FDA to consider food allergen thresholds
Jan. 3, 2013
by Jay Sjerven
WASHINGTON — The Food and Drug Administration on Dec. 14 established a docket to accept comments in connection with its intent to set regulatory thresholds for major food allergens as defined by the Food Allergen Labeling and Consumer Protection Act (FALCPA) of 2004. The docket will remain open until Feb. 13, 2013.
In its request for comments published in the Federal Register, the FDA noted FALCPA was enacted to help consumers more easily identify ingredients in foods that may cause an allergic reaction. The FALCPA defined the term “major food allergens” and stated foods regulated under the Food, Drug and Cosmetics Act are misbranded unless they declare the presence of major food allergens on the product label using the common name of the food allergens. The food allergens were defined to include milk, egg, fish, Crustacean shellfish, tree nuts, wheat, peanuts and soybeans as well as food ingredients that contain protein derived from such foods. The definition excludes any highly refined oil derived from a major food allergen and any ingredient derived from such highly refined oil.
The FDA said FALCPA provides two mechanisms through which ingredients may become exempt from the major food allergen labeling requirement. An individual may petition for an exemption by providing scientific evidence, including the analytical method used, that an ingredient “does not cause an allergic response that poses a risk to human health.”
Alternatively, an individual may submit a notification that contains either scientific evidence showing that an ingredient “does not contain allergenic protein” or that a determination has previously been made through a premarket approval process that the ingredient “does not cause an allergic response that poses a risk to human health.”
The FDA notice also pointed to the problem of cross-contact, the inadvertent introduction of an allergen into a product that would not intentionally contain that allergen as an ingredient.

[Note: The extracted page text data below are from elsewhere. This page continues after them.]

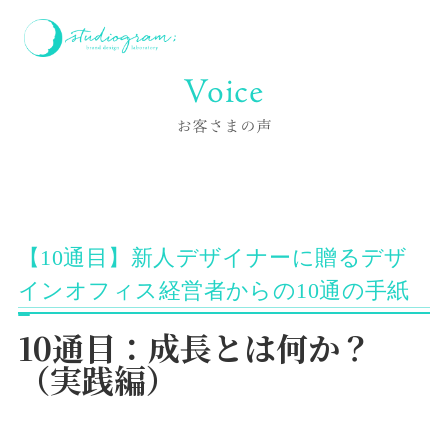
ホーム
お客様の声
【10通目】新人デザイナーに贈るデザインオフィス経営者からの
10通の手紙
Voice
お客さまの声
【10通目】新人デザイナーに贈るデザ
インオフィス経営者からの10通の手紙
10通目：成長とは何か？
（実践編）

It noted most cross-contact may be avoided by controlling the production environment.
Several risk management strategies to reduce the risk from unlabeled major food allergens have been employed by the agency, including targeted inspections and discussions with industry organizations, the FDA said.

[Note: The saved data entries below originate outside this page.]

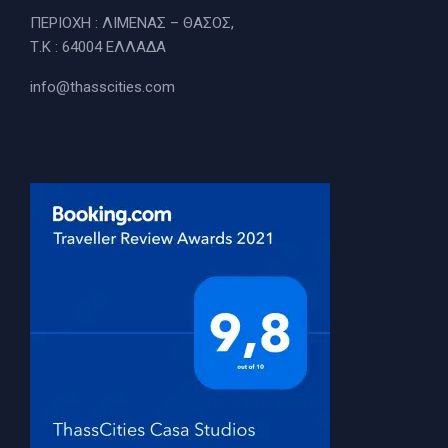
ΠΕΡΙΟΧΗ : ΛΙΜΕΝΑΣ – ΘΑΣΟΣ,
Τ.Κ : 64004 ΕΛΛΑΔΑ
info@thasscities.com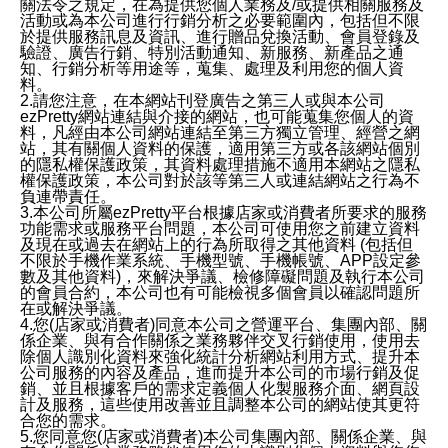
關法令之規定，在為提供您個人業務及/或提供相關服務及
活動或為本公司進行行銷分析之必要範圍內，包括但不限
於提供服務訊息及資訊、進行贈品兌換活動、會員登錄及
驗證、廣告行銷、特別活動通知、新服務、新產品之通
知、行銷分析等用途等，蒐集、處理及利用您的個人資
料。
2.請您注意，在本網站刊登廣告之第三人或與本公司
ezPretty網站連結與介接的網站，也可能蒐集您個人的資
料，凡經由本公司網站連結至第三方獨立管理、經營之網
站，其有關個人資料的保護，適用第三方或各該網站個別
的隱私權保護政策，其資料處理措施不適用本網站之隱私
權保護政策，本公司對於該等第三人或連結網站之行為不
負連帶責任。
3.本公司所屬ezPretty平台根據店家或消費者所要求的服務
功能需求或服務平台問題，本公司可使用您之前建立資料
及現在或過去在網站上的行為所取得之其他資料 (包括但
不限於手機作業系統、手機型號、手機帳號、APP設定參
數及其他資料)，來解決爭議、檢修障礙問題及執行本公司
的會員合約，本公司也有可能檢視多個會員以確認問題所
在或解決爭議。
4.您(店家或消費者)同意本公司之營運平台、集團內部、關
係企業、與有合作關係之業務夥伴交叉行銷使用，使用去
除個人識別化資料來強化統計分析網站利用方式、提升本
公司服務的內容及產品，進而提升本公司的市場行銷及促
銷、並且根據客戶的需求定義個人化製服務介面、網頁設
計及服務，這些使用改善並且調整本公司的網站使其更符
合您的需求。
5.您同意您(店家或消費者)本公司集團內部、關係企業、與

“However, we have not established regulatory thresholds or action levels for major food allergens,” the FDA said. “The establishment of regulatory thresholds or action levels for major food allergens would help us determine whether, or what type of, enforcement action is appropriate when specific problems are identified and also help us establish a clear standard for evaluating claims in FALCPA petitions that an ingredient ‘does not cause an allergic response that poses a risk to human health’ or ‘does not contain allergenic protein.’ Regulatory thresholds also would help industry to conduct allergen hazard analyses and develop standards for evaluating the effectiveness of allergen preventive controls.”
The FDA said it established the docket to provide interested individuals an opportunity to submit comments and data the agency can use to “design and carry out a quantitative risk assessment for establishing regulatory thresholds for major food allergens.” In particular, the FDA invited comments on the following:
• How should the FDA define “an allergic response that poses risk to human health?”
• Which major food allergens are of greatest public health concern and what is the size of the at-risk population?
• How should clinical dose distribution data be used when establishing regulatory thresholds for the major food allergens?
• What approaches exist for using biological markers or other factors related to the severity of allergic responses in a threshold risk assessment?
• What data and information exist on dietary exposure patterns for individuals on allergen-avoidance diets?
• What data or other information exist on current levels of exposure associated with the consumption of undeclared major food allergens in packaged foods?
• What other information or data should the FDA consider in establishing regulatory thresholds for major food allergens?
David Acheson, a partner in the law firm Leavitt Partners and former FDA associate commissioner for foods, said, “FDA is seeking input prior to setting a regulation that would have significant impact on anyone who uses any of the major food allergens in any of their products — or if there is any possibility that an allergen was introduced at any point in your chain of supply.”
Acheson noted some questions not expressly addressed in the FDA notice but still may deserve industry comment included: “Is there, in fact, enough science to back up the establishment of a threshold at all? If set, what exactly would be measured — the allergenic food, or the allergy-causing proteins of the food? An example would be a highly processed soy lecithin that no longer retains allergenic proteins. Will the threshold relate to the ‘soy’ or to the soy protein? How will the FDA balance industry and consumer needs in its final assessment?”
Acheson continued, saying “The Food Safety Modernization Act does recognize allergens as a hazard and requires preventive controls, but defining and setting a hard-and-fast threshold certainly needs to take a great deal more information into consideration. I would highly encourage you to respond during the comment period, which ends Feb. 13, 2013, and provide any comment, and especially any data, that would have an impact on the decision.”
To provide comment or information, go to www.regulations.gov. The docket number is FDA-2012-N-0711.